As Sir Hilton Young saw it, by the end of 1932 the fall in the cost of material, the availability of labour and cheaper credit, alongside the unavailability of alternative areas of safe investment, had combined to produce a situation where investors were poised to commit strongly to such house building. The only thing standing in the way of this private investment surge was the obstacle represented by local authority housing subsidies. 

Remove that disincentive and the potential return on investments in the construction of small houses would attract the necessary capital. However, he went on to say that he did not rely on that capital being advanced by the normal banking channels alone. The Government was to be an active agent not in directly supplying such capital, as had previously been the case with regards to subsidies, but by facilitating the flow of capital from other sources. That source of cheap capital was to be the building societies. This was explained in the second clause in his Bill:

“There is a scheme which I have to submit to the House in the Second Clause. It is a scheme under which the building societies will be encouraged to find the money which is needed for the building of the houses, to finance the housing. What are the conditions? The building societies have very large funds, more than enough to meet the whole needs of the situation, for which they are in need of reasonable investments. They are used to lending only to the owner-occupier on mortgage.

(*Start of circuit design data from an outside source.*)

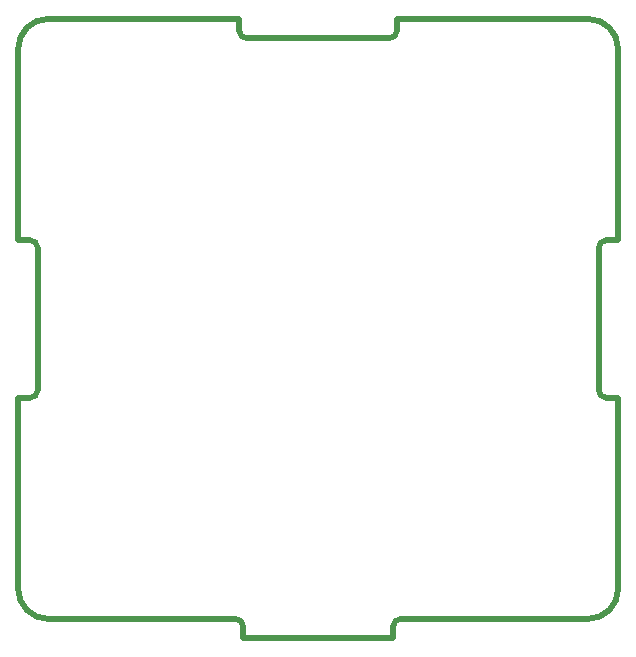
<source format=gbr>
G04 #@! TF.GenerationSoftware,KiCad,Pcbnew,(5.1.2)-1*
G04 #@! TF.CreationDate,2019-05-14T15:03:00-07:00*
G04 #@! TF.ProjectId,1_32 Male,315f3332-204d-4616-9c65-2e6b69636164,rev?*
G04 #@! TF.SameCoordinates,Original*
G04 #@! TF.FileFunction,Profile,NP*
%FSLAX46Y46*%
G04 Gerber Fmt 4.6, Leading zero omitted, Abs format (unit mm)*
G04 Created by KiCad (PCBNEW (5.1.2)-1) date 2019-05-14 15:03:00*
%MOMM*%
%LPD*%
G04 APERTURE LIST*
%ADD10C,0.507740*%
G04 APERTURE END LIST*
D10*
X166370000Y-104470199D02*
X165354000Y-104470199D01*
X134620000Y-124841000D02*
X134620000Y-123825000D01*
X118110000Y-72390000D02*
X134302500Y-72390000D01*
X147320000Y-124841000D02*
X147320000Y-123825000D01*
X115570000Y-104470199D02*
X115570000Y-120650000D01*
X134620000Y-124841000D02*
X147320000Y-124841000D01*
X117221000Y-103835200D02*
G75*
G02X116586000Y-104470200I-635000J0D01*
G01*
X164719001Y-91770199D02*
G75*
G02X165354000Y-91135200I634999J0D01*
G01*
X147637500Y-72390000D02*
X147637500Y-73406000D01*
X164719000Y-103835200D02*
X164719000Y-91770199D01*
X147002500Y-74041000D02*
X134937499Y-74041000D01*
X118110000Y-123190000D02*
G75*
G02X115570000Y-120650000I0J2540000D01*
G01*
X118110000Y-123190000D02*
X133985000Y-123190000D01*
X134302500Y-72390000D02*
X134302500Y-73406000D01*
X147637499Y-73406000D02*
G75*
G02X147002500Y-74040999I-634999J0D01*
G01*
X163830000Y-72390000D02*
G75*
G02X166370000Y-74930000I0J-2540000D01*
G01*
X165354000Y-104470200D02*
G75*
G02X164719000Y-103835200I0J635000D01*
G01*
X134937499Y-74040999D02*
G75*
G02X134302500Y-73406000I0J634999D01*
G01*
X147637500Y-72390000D02*
X163830000Y-72390000D01*
X166370000Y-74930000D02*
X166370000Y-91135200D01*
X115570000Y-91135200D02*
X116586000Y-91135200D01*
X117221000Y-91770199D02*
X117221000Y-103835200D01*
X166370000Y-104470199D02*
X166370000Y-120650000D01*
X133985000Y-123190001D02*
G75*
G02X134619999Y-123825000I0J-634999D01*
G01*
X147954999Y-123190000D02*
X163830000Y-123190000D01*
X147319999Y-123825000D02*
G75*
G02X147954999Y-123190000I635000J0D01*
G01*
X166370000Y-120650000D02*
G75*
G02X163830000Y-123190000I-2540000J0D01*
G01*
X166370000Y-91135200D02*
X165354000Y-91135200D01*
X116586000Y-91135200D02*
G75*
G02X117220999Y-91770199I0J-634999D01*
G01*
X115570000Y-74930000D02*
X115570000Y-91135200D01*
X115570000Y-104470199D02*
X116586000Y-104470199D01*
X115570000Y-74930000D02*
G75*
G02X118110000Y-72390000I2540000J0D01*
G01*
M02*

</source>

That demand is saturated. The demand now is for houses to let.” (Ibid).

He admitted that this proposed channel of funds was not an essential or vital part of the scheme but rather a “most useful aid”. Nonetheless, he had been negotiating with the building societies with the object of encouraging them to provide capital to investors for the construction of houses to let. Part of those negotiations had revolved around the need for the building societies to provide a higher percentage of the cost of the house than they had previously done with regards to mortgages. Instead of their usual limit of lending up to 70% of that cost they were now to loan up to 90%. They were also to loan the money for terms of 30 years at a 1% discount on the rate they charged on interest for ordinary loans. In return the Government was to provide a guarantee to the building societies against losses.

These arrangements were also to be available to the local authorities and the Housing Committee of the Association of Municipal Corporations, as well as the Federation of House Builders, had assured him that they would make use of the building societies’ funds provided on that basis.

The removal of the local authority housing subsidy was meant to release the pent-up eagerness of private builders and investors to get more actively involved in the construction of working-class housing. At the same time the scheme developed with the building societies to supply cheap capital for those willing to invest – including the local authorities – would ensure an ongoing and improved supply of working-class houses without the Government having to provide subsidies. The only remaining involvement of the Government with housing subsidies was to be in the area of slum clearance.  

Hilton Young’s Housing Bill was given Royal approval on 18 May 1933 as the Housing (Financial Provisions) Act and it represented the end of the all-party consensus around what had been known as “general needs” housing that had existed since 1919. It also represented the end of what had been the influence of Labour Party housing policy on government actions between the wars.